Monoclonal Antibodies
  • Dinutuximab (Unituxin™) was approved on March 10, 2015, for children with high-risk neuroblastoma. Neuroblastoma is a cancer of immature nerve cells, which is most common in the adrenal glands, which sit above the kidneys (although neuroblastoma can develop anywhere that groups of nerve cells exist). It is the most common solid cancer in childhood, with approximately 700 cases occurring in the U.S. each year. Even with aggressive treatment, only 40% to 50% of patients with high-risk neuroblastoma survive. Dinutuximab binds to GD2, which is expressed on the surface of neuroblastoma cells. The FDA approval is based on a phase III clinical trial where 63% of participants receiving the dinutuximab combination were alive and free of tumor growth or recurrence, compared to 46% of participants treated with a vitamin A-related compound, which is commonly used to treat this type of cancer, alone.
  • On April 24, 2015, ramucirumab (Cyramza®) was approved for patients with colorectal cancer. It is directed against VEGFR2, and works by blocking the binding of it to VEGF, which is crucial in angiogenesis—the transition of tumors from a benign state to a malignant one characterized by the formation of new blood vessels. A statistically significant overall survival improvement was observed in patients receiving ramucirumab plus chemotherapy (13.3 months), compared to those just receiving chemo alone (11.7 months).
  • Multiple myeloma patients got some good news on November 16, 2015—the immunotherapy daratumumab (Darzalex®) was given approval by the FDA for the treatment of patients with multiple myeloma. It was the first monoclonal antibody ever approved for multiple myeloma and is the first approved immunotherapy that targets CD38—a protein found in most multiple myeloma cells. By going after CD38, daratumumab attacks and kills the myeloma cells. In one clinical trial, daratumumab demonstrated a 36% overall response rate in 42 patients with multiple myeloma. Daratumumab also induced durable responses that improved over time, with 65% of responding patients in remission at 12 months. This is really big news for multiple myeloma patients who have become resistant to treatment, which—until now—had a survival of less than a year.
  • Necitumumab (Portrazza™) was approved on November 24, 2015, for patients with squamous non-small cell lung cancer, which accounts for 15% of the NSCLC population. Necitumumab blocks the activity of EGFR, a protein commonly found on squamous NSCLC tumors. This approval is based on a clinical trial that compared chemotherapy plus necitumumab to chemotherapy alone. Those taking necitumumab lived longer on average (11.5 months), compared to those taking a chemotherapy regimen (9.9 months). It is the first EGFR antagonist to be approved for lung cancer by the FDA.

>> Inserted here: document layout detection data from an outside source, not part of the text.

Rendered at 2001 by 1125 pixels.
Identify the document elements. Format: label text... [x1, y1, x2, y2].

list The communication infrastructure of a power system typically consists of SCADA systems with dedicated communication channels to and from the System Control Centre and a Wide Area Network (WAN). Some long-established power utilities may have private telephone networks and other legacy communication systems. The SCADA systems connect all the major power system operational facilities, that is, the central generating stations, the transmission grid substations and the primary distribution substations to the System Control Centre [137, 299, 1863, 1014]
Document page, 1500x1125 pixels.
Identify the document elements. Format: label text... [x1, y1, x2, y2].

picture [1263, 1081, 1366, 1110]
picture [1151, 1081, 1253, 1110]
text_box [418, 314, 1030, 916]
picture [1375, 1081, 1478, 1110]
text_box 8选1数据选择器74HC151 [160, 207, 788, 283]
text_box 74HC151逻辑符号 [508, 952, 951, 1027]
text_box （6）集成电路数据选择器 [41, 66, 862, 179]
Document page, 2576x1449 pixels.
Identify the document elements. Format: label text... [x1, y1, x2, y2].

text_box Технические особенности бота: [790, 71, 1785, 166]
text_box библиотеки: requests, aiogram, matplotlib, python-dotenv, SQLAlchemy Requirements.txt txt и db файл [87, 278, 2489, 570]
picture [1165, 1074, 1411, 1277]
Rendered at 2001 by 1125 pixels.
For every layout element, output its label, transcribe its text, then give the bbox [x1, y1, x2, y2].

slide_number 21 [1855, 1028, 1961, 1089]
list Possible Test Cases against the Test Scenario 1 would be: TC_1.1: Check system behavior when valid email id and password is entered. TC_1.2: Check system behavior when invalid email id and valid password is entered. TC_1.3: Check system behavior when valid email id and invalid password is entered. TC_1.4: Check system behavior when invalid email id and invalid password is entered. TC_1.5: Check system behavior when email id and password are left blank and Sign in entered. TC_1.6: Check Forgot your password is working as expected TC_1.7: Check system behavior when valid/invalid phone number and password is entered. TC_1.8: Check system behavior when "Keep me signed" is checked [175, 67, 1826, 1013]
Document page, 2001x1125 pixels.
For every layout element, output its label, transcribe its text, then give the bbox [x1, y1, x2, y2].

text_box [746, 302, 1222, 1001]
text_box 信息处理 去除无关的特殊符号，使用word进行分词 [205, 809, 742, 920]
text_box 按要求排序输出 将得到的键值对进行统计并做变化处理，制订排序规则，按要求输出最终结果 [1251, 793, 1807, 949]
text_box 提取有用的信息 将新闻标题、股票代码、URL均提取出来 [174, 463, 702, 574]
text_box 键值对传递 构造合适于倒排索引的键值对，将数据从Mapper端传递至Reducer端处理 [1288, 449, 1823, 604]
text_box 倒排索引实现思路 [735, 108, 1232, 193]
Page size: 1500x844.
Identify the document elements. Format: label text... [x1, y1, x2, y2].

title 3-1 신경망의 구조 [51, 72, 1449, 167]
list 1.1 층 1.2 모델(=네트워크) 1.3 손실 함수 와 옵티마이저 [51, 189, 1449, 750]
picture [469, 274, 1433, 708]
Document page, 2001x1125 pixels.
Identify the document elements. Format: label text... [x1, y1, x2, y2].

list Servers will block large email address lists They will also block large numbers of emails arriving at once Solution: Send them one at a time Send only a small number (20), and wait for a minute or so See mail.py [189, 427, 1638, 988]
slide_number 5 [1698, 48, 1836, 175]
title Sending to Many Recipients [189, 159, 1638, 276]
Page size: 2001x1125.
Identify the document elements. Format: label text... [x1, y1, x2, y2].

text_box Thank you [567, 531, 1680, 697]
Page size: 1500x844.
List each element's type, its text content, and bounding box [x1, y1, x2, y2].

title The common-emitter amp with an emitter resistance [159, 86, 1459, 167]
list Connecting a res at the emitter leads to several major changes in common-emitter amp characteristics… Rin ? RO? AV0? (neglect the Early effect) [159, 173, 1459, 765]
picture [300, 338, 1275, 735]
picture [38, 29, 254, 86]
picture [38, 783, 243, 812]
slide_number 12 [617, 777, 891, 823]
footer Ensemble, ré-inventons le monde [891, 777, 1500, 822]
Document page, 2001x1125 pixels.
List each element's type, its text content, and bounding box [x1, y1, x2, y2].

  • Within just two weeks of daratumumab’s approval, the FDA approved elotuzumab (Empliciti™) for patients with multiple myeloma (November 30, 2015). Elotuzumab targets the SLAMF7 receptor, which is present on both myeloma cells and the immune system’s natural killer (NK) cells. By attaching to the myeloma cells, it marks them for destruction, and by attaching to the NK cells, it primes the immune cells to search for and attack the myeloma cells. The FDA approval is based on the results of a phase III trial in which elotuzumab led to a 30% reduction in the risk of disease progression and death. After two years on the elotuzumab regimen, 41% of patients survived without disease progression, compared to 27% of those without the drug.